#### EXCERPTED RECORDS
_ _ _ _ _ _ _
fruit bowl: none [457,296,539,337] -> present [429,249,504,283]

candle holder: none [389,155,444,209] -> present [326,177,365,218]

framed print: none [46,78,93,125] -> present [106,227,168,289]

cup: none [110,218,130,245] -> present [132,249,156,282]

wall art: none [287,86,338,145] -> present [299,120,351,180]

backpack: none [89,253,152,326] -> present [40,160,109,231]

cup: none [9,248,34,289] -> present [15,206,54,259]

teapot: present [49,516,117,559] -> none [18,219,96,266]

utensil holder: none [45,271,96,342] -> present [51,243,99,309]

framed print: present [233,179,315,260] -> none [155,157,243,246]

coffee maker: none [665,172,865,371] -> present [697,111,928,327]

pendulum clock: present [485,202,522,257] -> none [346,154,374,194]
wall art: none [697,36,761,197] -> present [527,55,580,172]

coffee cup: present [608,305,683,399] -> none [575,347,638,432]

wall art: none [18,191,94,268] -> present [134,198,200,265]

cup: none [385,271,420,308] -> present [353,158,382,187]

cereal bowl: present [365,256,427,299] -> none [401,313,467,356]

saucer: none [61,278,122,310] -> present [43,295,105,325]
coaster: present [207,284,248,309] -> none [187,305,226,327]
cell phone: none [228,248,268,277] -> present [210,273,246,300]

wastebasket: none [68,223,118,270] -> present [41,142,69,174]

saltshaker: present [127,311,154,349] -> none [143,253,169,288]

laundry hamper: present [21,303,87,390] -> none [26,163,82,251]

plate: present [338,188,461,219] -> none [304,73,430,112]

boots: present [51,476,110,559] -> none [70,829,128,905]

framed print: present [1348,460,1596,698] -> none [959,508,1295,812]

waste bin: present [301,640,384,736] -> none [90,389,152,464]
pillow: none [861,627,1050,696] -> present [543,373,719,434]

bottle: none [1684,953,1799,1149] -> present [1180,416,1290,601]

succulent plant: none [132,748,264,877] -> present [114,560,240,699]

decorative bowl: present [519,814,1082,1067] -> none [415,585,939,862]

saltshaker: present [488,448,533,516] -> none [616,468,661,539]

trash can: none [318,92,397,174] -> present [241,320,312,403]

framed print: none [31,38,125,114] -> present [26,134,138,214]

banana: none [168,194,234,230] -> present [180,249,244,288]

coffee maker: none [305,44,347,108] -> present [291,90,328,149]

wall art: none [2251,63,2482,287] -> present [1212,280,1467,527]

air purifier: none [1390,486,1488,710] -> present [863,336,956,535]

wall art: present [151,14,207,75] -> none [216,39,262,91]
_ _ _ _ _ _ _
#### WORK INSTRUCTION
Say how many lines in the data hold the string "coffee", and write nothing else.

#### RESULT OF THIS EXERCISE
3